I finished what I wrote below and I've been sitting here wondering how to apologize for my "poor form" and for mocking at what you wrote, and perhaps it's not nice of me, but I don't feel very apologetic. The truth is, I think you have some rather harsh words for poor performers   , or ones you consider poor and I think someone who's ready to dish it out should be prepared to take it. On the other hand, you didn't name any names and some people are sensitive about mistakes in spelling, grammar, etc., so I can see that you might have found my comment below the belt. So, I do apologize, though I still have some objections to what you've written, as I say below. I'm sorry that this isn't more gracious, but it's honest.

******

No, I didn't. I thought it might be a cross between "notables" and "luminaries" with perhaps an element of "notorious" or "notoriousness" thrown in. I'm sorry if this hurts your feelings, but I don't think "notorieties" is a word, either, nor do I believe that "notoriety" is a word that can refer to a person and "notoriety" isn't really something positive.

On the subject of hurting peoples' feelings, your postings rather left me with the impression that you might be a bit thicker-skinned, considering a couple of things you wrote, such as these quotes, which I have just cut and pasted, not edited:

"Poor performance is of course as discourteous as anything the audience does and, at the risk of getting shot down in flames as I have been before, I find some peoples performances can be downright embarasing."

"I really cannot understand why anyone but the most insensitive and dense people would feel that their poor performance warrant priority over paid artists. Particularly when people have parted with their hard earned cash to see someone good. There has never been anyone at our club, as far as I know, who has not understood that there may be people better suited to the circumstance than them and has not had the good grace to stand down when the need arises."

I do understand that a person running a club has to make sure he or she makes money and I can see the sense in some of what you write. However, to call it "discourteous" to get up on stage and try to perform or to use terms like "insensitive" and "dense" doesn't encourage me to seek out a folk club to perform. Nor does the idea of "being jumped on from a great height", for which, of course, you're not responsible.

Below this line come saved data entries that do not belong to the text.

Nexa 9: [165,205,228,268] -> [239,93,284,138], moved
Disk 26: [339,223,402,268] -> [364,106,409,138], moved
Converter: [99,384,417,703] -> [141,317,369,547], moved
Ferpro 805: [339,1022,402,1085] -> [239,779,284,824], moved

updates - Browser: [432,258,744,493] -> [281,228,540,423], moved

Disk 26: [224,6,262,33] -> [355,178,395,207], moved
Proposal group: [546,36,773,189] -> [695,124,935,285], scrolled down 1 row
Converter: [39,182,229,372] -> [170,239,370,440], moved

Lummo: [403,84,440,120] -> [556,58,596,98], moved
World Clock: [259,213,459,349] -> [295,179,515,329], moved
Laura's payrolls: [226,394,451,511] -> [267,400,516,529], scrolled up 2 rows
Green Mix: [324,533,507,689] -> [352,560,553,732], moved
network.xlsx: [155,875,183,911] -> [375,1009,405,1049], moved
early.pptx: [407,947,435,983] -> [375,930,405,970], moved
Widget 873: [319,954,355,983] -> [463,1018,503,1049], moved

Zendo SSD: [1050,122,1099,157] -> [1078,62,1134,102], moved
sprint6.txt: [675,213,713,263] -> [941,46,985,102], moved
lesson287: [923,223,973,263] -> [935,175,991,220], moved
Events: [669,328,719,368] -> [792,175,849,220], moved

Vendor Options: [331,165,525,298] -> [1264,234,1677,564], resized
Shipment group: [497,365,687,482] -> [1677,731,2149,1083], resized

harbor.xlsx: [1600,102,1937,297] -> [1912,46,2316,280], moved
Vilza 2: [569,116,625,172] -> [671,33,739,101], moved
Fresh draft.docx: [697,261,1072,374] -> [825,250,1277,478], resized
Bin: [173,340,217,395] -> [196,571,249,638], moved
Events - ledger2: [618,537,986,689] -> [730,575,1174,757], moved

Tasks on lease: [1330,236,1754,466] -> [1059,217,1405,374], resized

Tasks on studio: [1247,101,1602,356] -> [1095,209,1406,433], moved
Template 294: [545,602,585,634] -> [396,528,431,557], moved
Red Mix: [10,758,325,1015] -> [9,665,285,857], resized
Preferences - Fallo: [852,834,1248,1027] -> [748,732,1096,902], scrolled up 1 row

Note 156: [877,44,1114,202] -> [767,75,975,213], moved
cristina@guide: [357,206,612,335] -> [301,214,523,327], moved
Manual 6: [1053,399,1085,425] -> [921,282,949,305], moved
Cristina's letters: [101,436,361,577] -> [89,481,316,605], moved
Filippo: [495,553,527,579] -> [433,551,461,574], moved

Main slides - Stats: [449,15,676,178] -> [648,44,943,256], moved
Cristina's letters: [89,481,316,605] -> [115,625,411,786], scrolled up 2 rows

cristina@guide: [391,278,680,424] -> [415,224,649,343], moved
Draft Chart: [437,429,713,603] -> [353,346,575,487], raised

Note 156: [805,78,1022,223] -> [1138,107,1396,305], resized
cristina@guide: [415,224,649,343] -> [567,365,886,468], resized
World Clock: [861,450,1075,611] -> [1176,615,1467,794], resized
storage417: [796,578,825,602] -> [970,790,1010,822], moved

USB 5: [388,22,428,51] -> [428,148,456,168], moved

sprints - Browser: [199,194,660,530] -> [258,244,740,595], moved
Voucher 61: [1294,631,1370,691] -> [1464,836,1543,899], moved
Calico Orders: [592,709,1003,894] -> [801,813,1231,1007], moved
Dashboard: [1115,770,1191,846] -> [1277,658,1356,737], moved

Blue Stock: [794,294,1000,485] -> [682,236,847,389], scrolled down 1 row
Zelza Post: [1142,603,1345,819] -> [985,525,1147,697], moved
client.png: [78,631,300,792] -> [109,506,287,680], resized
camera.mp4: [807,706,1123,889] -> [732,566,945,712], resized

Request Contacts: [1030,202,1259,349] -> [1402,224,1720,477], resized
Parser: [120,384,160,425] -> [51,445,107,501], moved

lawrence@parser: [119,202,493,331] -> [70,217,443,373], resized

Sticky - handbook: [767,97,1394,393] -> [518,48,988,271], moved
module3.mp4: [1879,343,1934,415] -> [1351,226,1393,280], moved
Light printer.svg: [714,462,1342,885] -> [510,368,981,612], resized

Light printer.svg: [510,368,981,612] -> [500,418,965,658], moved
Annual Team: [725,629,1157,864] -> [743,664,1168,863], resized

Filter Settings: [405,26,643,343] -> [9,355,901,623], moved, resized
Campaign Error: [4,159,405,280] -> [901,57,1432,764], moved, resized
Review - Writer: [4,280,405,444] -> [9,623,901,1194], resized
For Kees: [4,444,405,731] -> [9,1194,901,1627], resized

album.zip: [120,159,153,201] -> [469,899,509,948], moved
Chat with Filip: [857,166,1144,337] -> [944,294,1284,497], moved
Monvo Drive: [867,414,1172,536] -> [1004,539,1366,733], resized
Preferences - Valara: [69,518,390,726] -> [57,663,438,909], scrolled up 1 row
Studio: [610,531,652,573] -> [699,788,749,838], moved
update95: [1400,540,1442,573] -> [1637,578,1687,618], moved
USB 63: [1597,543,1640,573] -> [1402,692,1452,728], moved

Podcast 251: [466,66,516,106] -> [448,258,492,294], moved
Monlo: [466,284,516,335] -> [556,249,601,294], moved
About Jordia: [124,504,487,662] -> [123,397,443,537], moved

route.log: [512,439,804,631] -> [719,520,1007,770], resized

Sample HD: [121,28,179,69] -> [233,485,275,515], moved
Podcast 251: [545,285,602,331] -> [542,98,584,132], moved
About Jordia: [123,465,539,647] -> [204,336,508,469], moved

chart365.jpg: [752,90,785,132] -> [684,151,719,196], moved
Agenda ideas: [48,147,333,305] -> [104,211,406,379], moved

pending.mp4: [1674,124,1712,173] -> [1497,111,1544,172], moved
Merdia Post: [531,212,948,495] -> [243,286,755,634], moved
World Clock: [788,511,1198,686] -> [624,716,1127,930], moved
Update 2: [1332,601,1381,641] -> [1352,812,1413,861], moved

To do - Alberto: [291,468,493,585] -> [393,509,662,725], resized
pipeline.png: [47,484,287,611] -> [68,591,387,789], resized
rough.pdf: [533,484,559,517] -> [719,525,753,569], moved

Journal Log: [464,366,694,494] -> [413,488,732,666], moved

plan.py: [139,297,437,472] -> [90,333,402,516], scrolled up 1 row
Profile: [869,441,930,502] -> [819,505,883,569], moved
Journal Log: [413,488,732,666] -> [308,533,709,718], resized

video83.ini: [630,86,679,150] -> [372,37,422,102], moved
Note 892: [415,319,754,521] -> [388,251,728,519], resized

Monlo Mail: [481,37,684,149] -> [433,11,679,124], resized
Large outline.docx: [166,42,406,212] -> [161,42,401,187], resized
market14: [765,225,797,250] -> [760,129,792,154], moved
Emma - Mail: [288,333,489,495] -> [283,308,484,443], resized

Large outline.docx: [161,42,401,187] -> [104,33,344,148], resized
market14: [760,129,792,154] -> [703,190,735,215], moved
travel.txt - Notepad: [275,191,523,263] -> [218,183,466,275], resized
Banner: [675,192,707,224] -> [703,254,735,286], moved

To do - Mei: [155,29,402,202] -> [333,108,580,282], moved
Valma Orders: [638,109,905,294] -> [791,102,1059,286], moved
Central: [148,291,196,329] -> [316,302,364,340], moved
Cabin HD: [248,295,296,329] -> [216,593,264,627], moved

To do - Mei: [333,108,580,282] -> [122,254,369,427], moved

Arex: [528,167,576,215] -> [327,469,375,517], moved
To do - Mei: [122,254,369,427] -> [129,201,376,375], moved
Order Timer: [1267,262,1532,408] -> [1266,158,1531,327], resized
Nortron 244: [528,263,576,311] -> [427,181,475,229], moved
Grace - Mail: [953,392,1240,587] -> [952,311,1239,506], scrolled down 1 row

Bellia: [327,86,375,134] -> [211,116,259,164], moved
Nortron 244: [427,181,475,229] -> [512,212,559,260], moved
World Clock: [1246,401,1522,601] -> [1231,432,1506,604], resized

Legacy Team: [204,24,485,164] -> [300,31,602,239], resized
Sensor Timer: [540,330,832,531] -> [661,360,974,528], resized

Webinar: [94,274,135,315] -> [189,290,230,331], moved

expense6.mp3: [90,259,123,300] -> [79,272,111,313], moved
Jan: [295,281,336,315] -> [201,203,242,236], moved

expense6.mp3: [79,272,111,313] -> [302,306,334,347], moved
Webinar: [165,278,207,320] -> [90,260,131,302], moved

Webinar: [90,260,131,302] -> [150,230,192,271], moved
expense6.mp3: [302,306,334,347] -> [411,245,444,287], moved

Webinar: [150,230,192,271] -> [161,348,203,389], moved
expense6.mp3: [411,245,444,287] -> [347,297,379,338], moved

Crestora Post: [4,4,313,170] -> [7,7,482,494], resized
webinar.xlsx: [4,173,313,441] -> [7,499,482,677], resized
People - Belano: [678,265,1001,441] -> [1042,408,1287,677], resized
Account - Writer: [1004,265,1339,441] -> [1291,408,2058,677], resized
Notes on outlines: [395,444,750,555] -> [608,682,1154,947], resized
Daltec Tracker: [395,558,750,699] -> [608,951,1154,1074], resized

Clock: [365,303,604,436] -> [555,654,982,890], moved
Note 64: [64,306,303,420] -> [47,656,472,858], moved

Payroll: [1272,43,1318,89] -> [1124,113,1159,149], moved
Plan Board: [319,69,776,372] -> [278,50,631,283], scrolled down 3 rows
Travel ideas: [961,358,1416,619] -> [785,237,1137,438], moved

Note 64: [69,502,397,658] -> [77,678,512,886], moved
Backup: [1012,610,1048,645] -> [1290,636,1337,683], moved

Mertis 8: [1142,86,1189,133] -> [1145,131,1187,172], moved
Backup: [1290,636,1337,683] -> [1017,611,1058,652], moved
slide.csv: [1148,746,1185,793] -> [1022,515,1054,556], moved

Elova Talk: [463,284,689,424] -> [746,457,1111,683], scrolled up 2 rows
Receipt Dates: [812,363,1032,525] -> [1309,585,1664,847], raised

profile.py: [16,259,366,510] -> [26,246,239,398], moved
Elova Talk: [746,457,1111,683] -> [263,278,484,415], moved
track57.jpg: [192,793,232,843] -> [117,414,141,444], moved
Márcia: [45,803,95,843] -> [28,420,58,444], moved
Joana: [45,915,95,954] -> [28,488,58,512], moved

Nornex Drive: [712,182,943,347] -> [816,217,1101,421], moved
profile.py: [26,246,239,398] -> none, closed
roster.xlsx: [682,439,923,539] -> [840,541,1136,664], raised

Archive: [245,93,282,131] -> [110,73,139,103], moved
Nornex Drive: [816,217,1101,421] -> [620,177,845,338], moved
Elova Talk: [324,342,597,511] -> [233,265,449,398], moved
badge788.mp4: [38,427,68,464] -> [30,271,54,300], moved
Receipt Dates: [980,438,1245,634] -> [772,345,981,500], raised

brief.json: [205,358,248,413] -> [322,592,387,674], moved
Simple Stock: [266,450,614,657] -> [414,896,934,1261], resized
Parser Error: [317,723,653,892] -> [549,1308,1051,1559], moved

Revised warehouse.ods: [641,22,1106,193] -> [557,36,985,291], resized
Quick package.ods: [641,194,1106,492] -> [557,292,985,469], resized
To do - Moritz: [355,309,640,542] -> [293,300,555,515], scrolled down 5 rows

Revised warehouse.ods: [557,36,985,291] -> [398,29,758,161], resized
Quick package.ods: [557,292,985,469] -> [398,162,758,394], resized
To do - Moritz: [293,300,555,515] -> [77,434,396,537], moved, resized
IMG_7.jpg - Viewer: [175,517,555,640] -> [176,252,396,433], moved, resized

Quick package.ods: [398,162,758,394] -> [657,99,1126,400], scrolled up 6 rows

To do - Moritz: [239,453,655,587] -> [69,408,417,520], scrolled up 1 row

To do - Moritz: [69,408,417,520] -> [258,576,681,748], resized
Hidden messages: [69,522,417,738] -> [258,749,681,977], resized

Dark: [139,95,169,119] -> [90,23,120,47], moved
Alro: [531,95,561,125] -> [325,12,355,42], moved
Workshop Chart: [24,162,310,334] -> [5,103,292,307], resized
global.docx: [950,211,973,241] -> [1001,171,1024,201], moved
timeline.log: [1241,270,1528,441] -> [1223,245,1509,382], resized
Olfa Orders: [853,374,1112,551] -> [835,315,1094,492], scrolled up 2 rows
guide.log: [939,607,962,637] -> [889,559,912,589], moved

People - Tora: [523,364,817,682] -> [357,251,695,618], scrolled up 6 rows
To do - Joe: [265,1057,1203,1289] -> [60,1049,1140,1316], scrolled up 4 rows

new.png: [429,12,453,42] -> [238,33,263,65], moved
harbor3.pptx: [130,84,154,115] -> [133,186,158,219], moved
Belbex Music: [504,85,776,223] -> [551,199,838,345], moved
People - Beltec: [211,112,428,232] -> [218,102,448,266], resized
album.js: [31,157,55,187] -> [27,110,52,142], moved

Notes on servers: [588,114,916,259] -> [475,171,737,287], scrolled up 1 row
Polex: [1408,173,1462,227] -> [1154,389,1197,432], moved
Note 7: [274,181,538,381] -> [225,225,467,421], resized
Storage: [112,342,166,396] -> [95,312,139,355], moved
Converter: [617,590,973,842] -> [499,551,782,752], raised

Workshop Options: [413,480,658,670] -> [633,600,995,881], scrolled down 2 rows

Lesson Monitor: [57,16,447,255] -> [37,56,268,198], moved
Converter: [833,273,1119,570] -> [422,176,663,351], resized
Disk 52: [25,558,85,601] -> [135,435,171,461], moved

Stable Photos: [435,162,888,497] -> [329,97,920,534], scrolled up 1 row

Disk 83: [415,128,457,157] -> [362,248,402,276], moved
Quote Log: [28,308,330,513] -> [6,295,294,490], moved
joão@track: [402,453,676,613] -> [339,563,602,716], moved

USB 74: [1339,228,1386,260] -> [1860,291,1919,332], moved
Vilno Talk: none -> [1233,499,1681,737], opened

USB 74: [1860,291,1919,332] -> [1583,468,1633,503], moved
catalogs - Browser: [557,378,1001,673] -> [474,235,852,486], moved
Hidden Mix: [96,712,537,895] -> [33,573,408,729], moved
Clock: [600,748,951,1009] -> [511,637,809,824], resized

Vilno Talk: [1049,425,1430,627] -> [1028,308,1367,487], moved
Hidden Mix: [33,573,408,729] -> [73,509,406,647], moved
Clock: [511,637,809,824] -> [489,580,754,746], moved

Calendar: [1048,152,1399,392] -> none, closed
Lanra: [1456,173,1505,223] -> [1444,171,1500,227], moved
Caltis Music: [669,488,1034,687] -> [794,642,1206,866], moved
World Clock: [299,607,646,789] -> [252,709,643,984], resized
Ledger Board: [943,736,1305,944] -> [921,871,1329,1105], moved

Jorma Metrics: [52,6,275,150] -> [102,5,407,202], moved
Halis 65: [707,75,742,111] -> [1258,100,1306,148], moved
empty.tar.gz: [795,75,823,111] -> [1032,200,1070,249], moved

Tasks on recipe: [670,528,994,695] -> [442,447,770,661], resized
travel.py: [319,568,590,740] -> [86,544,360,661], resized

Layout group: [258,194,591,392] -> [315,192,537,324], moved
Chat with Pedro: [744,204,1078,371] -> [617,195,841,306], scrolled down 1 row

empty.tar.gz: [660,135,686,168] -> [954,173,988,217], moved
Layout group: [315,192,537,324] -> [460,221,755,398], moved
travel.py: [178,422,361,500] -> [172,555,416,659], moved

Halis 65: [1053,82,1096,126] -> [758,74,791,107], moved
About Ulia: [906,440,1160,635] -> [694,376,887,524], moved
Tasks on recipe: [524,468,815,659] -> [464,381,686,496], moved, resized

"And no, it doesn't mean that someone who has been told they can perform is then asked not to. It means that our club residents and regulars all have enough common sense to understand that they cannot all get on on a guest night so they don't ask. Anyone who is ever invited to perform always gets to do so."

People who are invited. Perhaps I wasn't following the discussion, but I got the impression that it could be open-mike or a singaround (something I wasn't familiar with before), so that I wasn't referring to people who had been _invited_ to perform, but rather people who had shown up in the expectation that they could and perhaps had put their names down on the list. I imagined some "big-name" folk musician walking in the door and people being put to the end of the list. Sorry if I got the wrong end of the stick.

"I heard a good phrase yesterday. It's a shame that common sense isn't..."

I think most people show plenty of "common sense" when it comes to their own interest. I wish that kindness and tolerance were more common. I don't think anyone goes into the business of running a club with the idea of making a fortune and I do understand your point of view --- up to a point.

For various reasons, I haven't gotten out much in recent years and don't have friends to play music with. I love to play and have practiced a lot and would quite like to perform at an open-mike night or something similar. I do suffer from stage-fright and have some other problems so that this goal is not my top priority. Some of the postings in this thread have made me feel a lot less like doing it.